Figure 12: GESUMMV implementations.

The distributed implementation is obtained by functional decomposition, and it is implemented as a MPMD program using two ranks (Fig. 12, right). Rank 0 computes the first matrix-vector multiplication and sends the result elements to rank 1 using an SMI channel. On rank 1, the second matrix-vector multiplication and the vector addition are performed, receiving data from both local DRAM and the remote GEMV routine. The full application thus gains access to twice the memory bandwidth across the two FPGAs. The implementations of GEMV and AXPY are derived from an open-source synthesizable library [18].

Fig. 13 shows the expected speedup of  $\sim 2 \times$  of the distributed implementation over the single-chip implementation. Execution times of the SMI benchmarks are reported on top of the histogram boxes. Adapting the application required only minimal code modifications to the kernel, with a difference of 8 lines of code: GEMV on rank 0 is changed to perform an SMI send rather than pushing its result to a regular FIFO, and the vector addition is modified to read one of its inputs from an SMI network channel.



Figure 13: GESUMMV benchmark results for different matrix sizes (square and rectangular).

*5.4.2 Stencil.* Stencil applications are a suitable target for FPGA acceleration, as their regular access pattern allows implementing memory reuse schemes that make highly efficient use of on-chip memory. Even with perfect reuse across the spatial domain, however, stencils generally exhibit low computational intensity. Additional reuse can be obtained by using time tiling, which is implemented on FPGAs by connecting a linear array of processing elements in a deep pipeline, executing multiple timesteps in parallel [22, 28]. When parallelizing to multiple FPGAs, Sano et al. [22]

simply extend this array to multiple FPGAs by using serial connections between them in a streaming model (as conceptually illustrated in Fig. 3).

For large stencil domains, FPGA designs must tile the spatial domain in addition to the time domain, as the required buffer size grows with the size of the domain. This results in a halo region of redundant computations, which is proportional to the number of pipelined timesteps executed in parallel [28]. This puts a hard limit on the scalability of this approach, as the number of redundant computations will in the extreme case dominate "useful" computations. Furthermore, not all stencils require or allow time tiling, leaving spatial parallelism (e.g., vectorization) as the only option to speed up the computation, in which case the problem becomes memory bound. It is thus desirable to parallelize spatially across multiple FPGAs, exploiting both compute resources and memory bandwidth of multiple devices.

We implement a SPMD distributed memory FPGA stencil code using SMI. The spatial domain is scattered to multiple devices before execution, and the devices exchange halo regions during computation.

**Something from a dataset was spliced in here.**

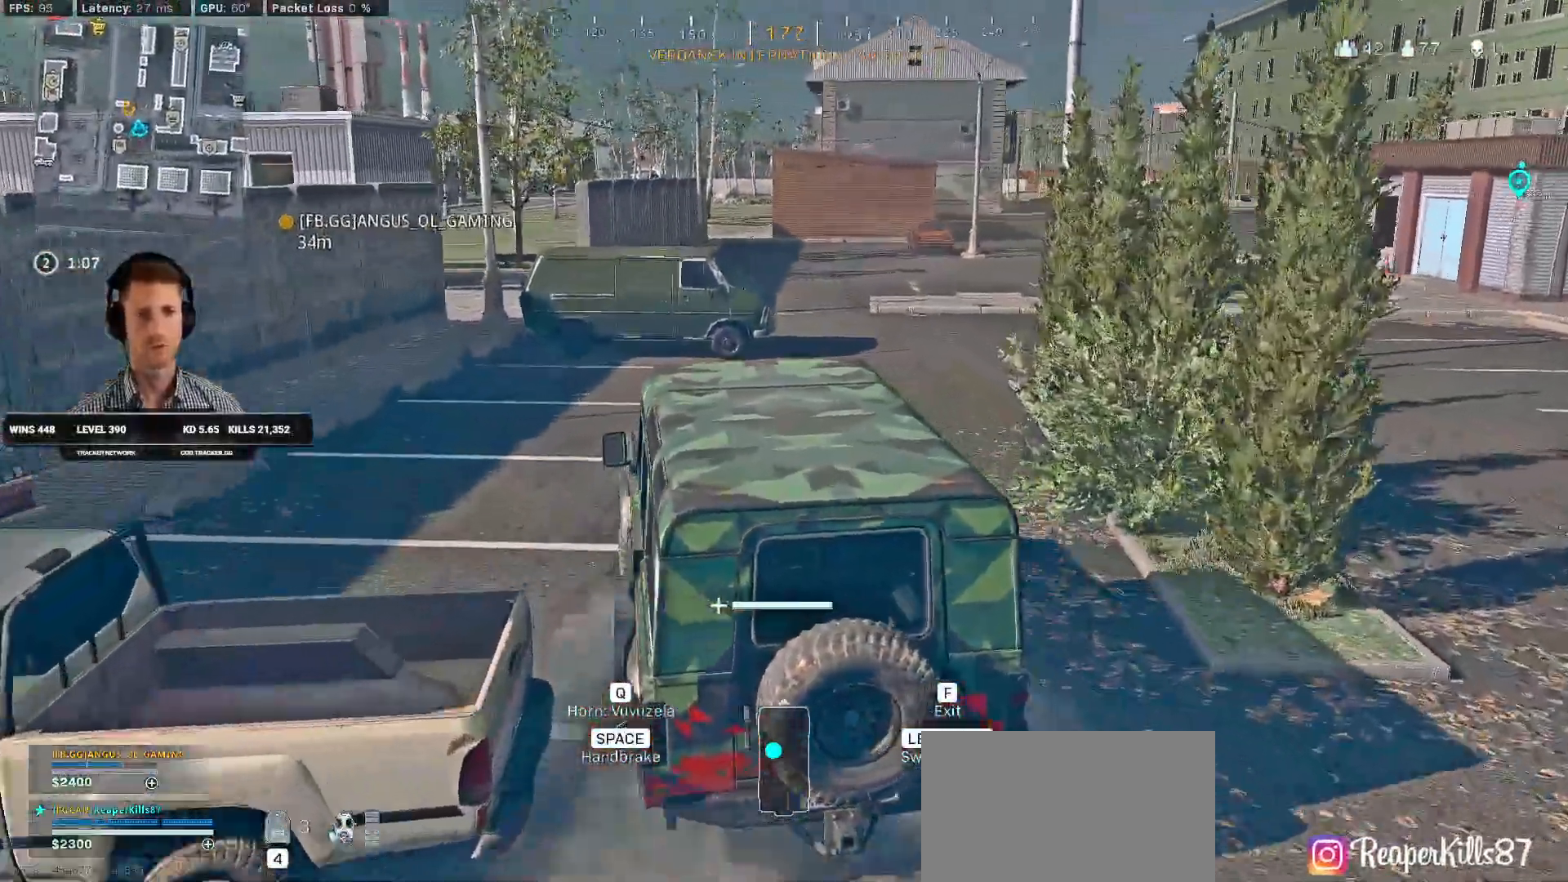
{"keys": ["w"], "mouse": [], "events": [[234, "d", "up"]]}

Shift registers are used to achieve perfect spatial reuse within each FPGA. We decompose the domain in two dimensions, such that each FPGA communicates to and from a north, west, east, and south neighbor, shown in Fig. 14. Additional tiling can be employed for large domains and 3D stencils by further decomposing the domain on each rank without affecting the communication pattern. The communication is naturally expressed with streaming messages in the pipelined code. A snippet of the communication code is shown in Lst. 3: at each timestep, channels are opened to adjacent ranks using a distinct port for each neighbor, and data is read from the network during computation using SMI\_Pop commands. Although the west and east halos are not contiguous in memory, they are expressed as a single message in the streaming messages model. Due to the transient nature of SMI channels, all ranks will be configured with the same bitstream, and the rank of adjacent neighbors is computed at runtime. If no neighbor exists (e.g., the west and north neighbor for FPGA<sub>0</sub> in Fig. 14), the given channel simply remains unused.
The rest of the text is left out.